▶ [PROBLEM REQUIREMENTS]
Can you rewrite the lines from the one containing "input=a, input=b, faulty transition #85" through the end of the rows, both ends included, as a Markdown table with the columns Number and Line? Skip blank lines, and leave the pictures out of the answer.

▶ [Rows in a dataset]
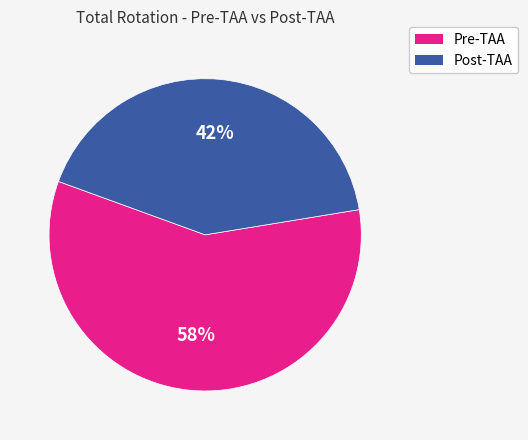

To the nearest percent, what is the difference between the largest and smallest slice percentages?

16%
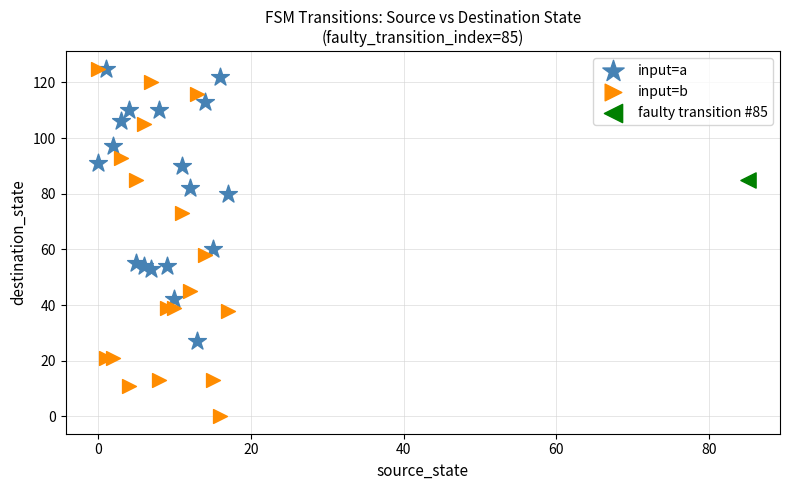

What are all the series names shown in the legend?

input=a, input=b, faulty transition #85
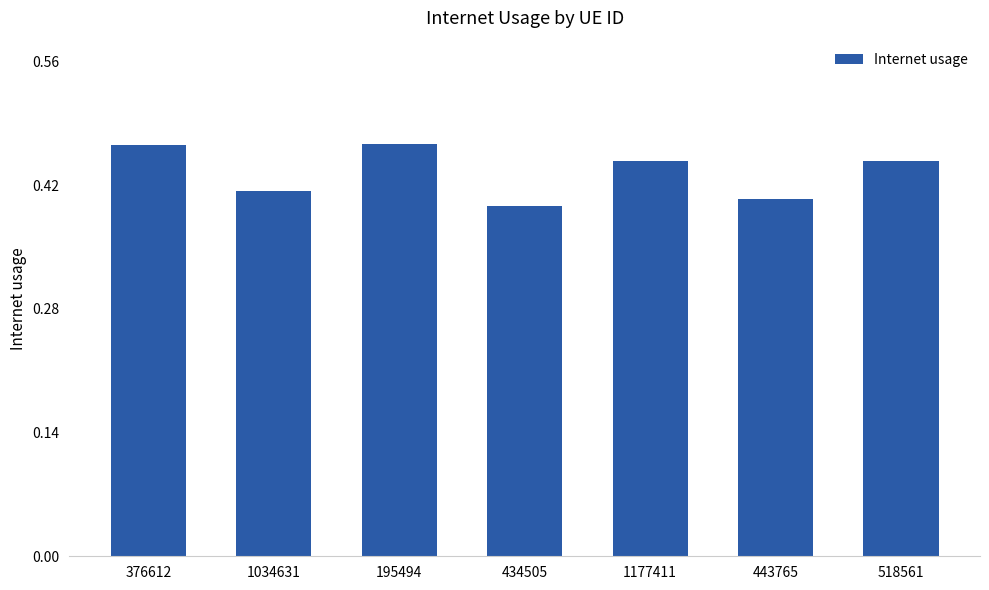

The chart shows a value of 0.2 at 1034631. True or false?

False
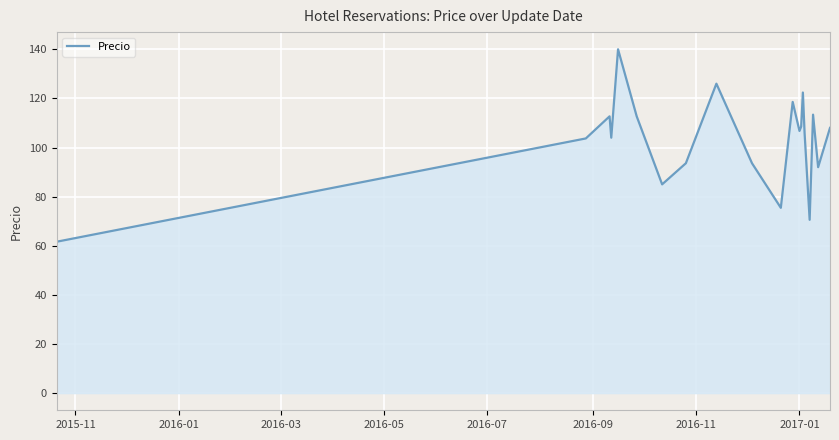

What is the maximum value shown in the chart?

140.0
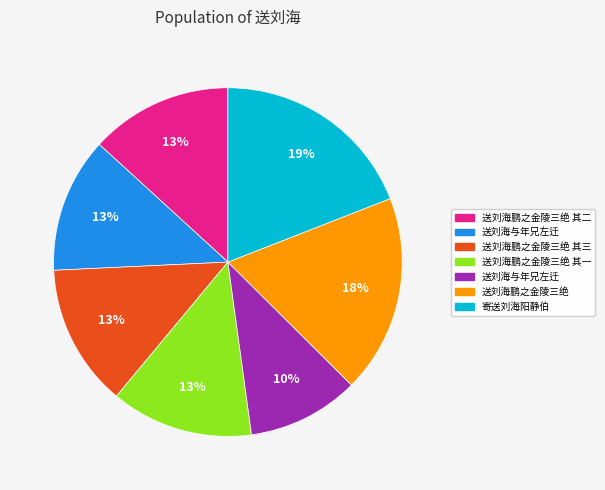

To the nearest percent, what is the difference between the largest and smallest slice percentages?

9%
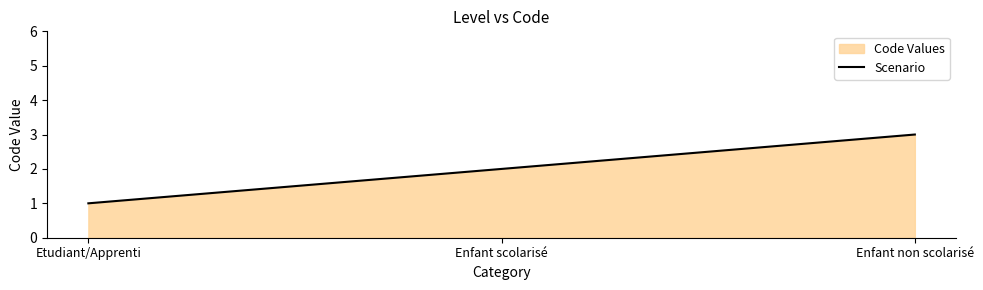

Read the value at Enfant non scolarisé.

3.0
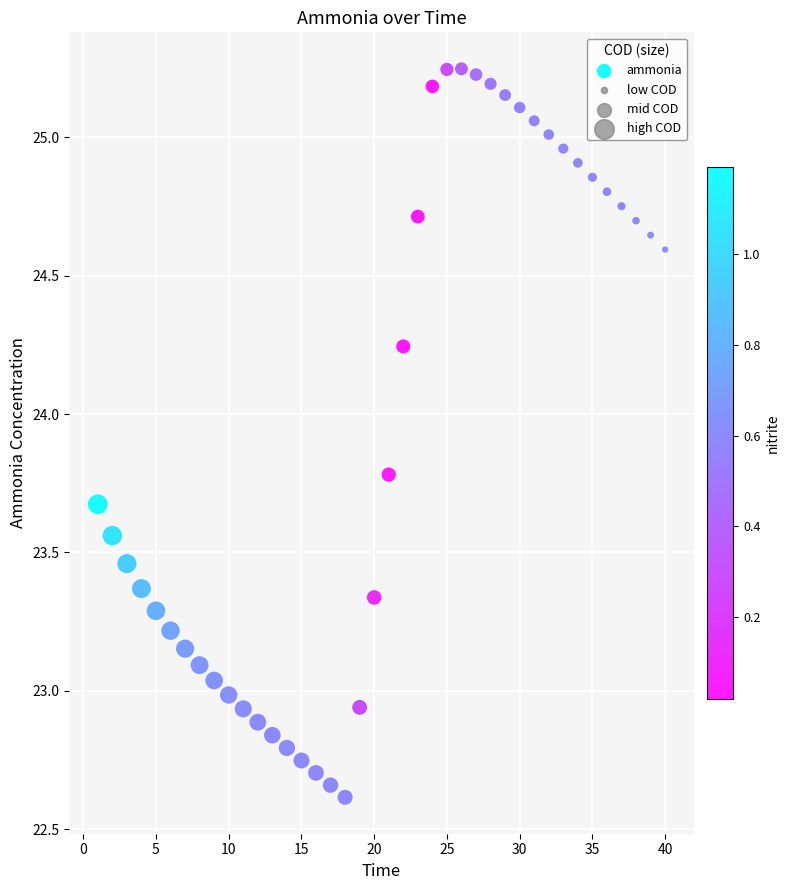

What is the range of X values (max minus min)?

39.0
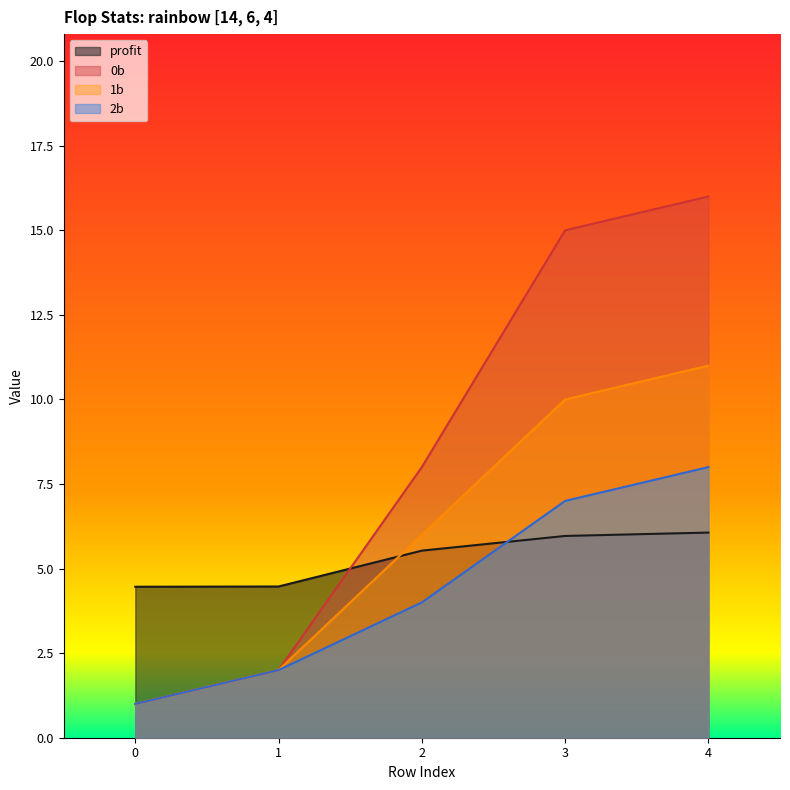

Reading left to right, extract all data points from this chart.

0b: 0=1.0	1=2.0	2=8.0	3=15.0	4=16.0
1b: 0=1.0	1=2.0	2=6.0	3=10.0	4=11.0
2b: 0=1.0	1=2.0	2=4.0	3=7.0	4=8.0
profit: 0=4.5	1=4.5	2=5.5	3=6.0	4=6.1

▶ [FINISHED EXERCISE]
| Number | Line |
|---|---|
| 1 | input=a, input=b, faulty transition #85 |
| 2 | The chart shows a value of 0.2 at 1034631. True or false? |
| 3 | False |
| 4 | What is the maximum value shown in the chart? |
| 5 | 140.0 |
| 6 | To the nearest percent, what is the difference between the largest and smallest slice percentages? |
| 7 | 9% |
| 8 | Read the value at Enfant non scolarisé. |
| 9 | 3.0 |
| 10 | What is the range of X values (max minus min)? |
| 11 | 39.0 |
| 12 | Reading left to right, extract all data points from this chart. |
| 13 | 0b: 0=1.0	1=2.0	2=8.0	3=15.0	4=16.0 |
| 14 | 1b: 0=1.0	1=2.0	2=6.0	3=10.0	4=11.0 |
| 15 | 2b: 0=1.0	1=2.0	2=4.0	3=7.0	4=8.0 |
| 16 | profit: 0=4.5	1=4.5	2=5.5	3=6.0	4=6.1 |